That’s bad but not an interpretation one should jump to in a context where it was very easy to get things wrong and rather little incentive to lie.
You think CDC et al didn’t know they had limited public credibility with which they could guide public behavior? These people live and breathe questions of institutional credibility all day every day. They obviously know their careers are put at risk even by being wrong never mind by lying.
The whole "horse dewormer" bullshit propagated by MSM was clearly a lie (in so far that this medicine has been used for decades by humans). So, you can't even trust MSM to not be a 'supersharer' of misinformation.

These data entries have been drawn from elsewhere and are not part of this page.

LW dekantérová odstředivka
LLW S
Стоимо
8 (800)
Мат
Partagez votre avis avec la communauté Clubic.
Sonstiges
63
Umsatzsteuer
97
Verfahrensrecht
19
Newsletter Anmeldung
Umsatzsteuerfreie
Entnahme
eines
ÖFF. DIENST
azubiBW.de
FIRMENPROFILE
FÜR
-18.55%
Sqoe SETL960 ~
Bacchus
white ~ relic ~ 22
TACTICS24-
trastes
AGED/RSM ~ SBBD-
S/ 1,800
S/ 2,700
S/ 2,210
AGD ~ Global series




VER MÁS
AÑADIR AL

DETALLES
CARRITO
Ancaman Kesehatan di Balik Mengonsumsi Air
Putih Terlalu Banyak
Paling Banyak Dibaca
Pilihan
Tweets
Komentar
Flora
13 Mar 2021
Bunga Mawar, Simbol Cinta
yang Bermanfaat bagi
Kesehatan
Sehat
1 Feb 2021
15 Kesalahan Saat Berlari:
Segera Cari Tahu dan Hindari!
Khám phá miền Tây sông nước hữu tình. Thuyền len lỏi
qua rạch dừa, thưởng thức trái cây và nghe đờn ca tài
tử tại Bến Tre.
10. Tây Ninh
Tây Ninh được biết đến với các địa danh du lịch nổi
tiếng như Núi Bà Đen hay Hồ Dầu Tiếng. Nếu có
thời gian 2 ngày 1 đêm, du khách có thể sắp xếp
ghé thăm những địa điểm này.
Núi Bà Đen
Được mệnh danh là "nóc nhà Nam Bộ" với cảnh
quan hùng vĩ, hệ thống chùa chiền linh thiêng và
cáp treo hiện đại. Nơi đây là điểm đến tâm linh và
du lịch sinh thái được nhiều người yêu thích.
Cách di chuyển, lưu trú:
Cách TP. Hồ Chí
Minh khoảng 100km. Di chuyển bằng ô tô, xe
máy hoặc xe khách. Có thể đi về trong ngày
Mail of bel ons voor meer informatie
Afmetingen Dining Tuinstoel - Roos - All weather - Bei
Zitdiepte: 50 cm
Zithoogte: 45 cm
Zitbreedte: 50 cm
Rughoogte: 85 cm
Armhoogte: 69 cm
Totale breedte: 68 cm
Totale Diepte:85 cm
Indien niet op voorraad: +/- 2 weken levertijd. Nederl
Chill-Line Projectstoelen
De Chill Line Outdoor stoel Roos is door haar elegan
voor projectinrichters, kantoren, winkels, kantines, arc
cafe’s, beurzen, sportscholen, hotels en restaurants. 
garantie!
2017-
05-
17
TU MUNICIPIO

If people were avoiding FOIA by having candid discussions on private servers and deliberately misspelling words all while telling the public a contradictory story, that is strong evidence of lying.
If the private communications matched the public ones and there were no efforts to obfuscate, then the best conclusion would be they just called it wrong.
I agree hiding from FOIA looks bad, degrades trust in general, and the responsible parties should be punished, but it is definitely not dispositive of lying.
I didn't see any emails where they were showing agreement with a different set of facts than what they were communicating to the public? Open to seeing sources behind that claim though.
It doesn't prove (but, uh, is rather strongly suggestive) that their earlier statements were lies or contradicted by the records they're hiding, but it is itself a lie.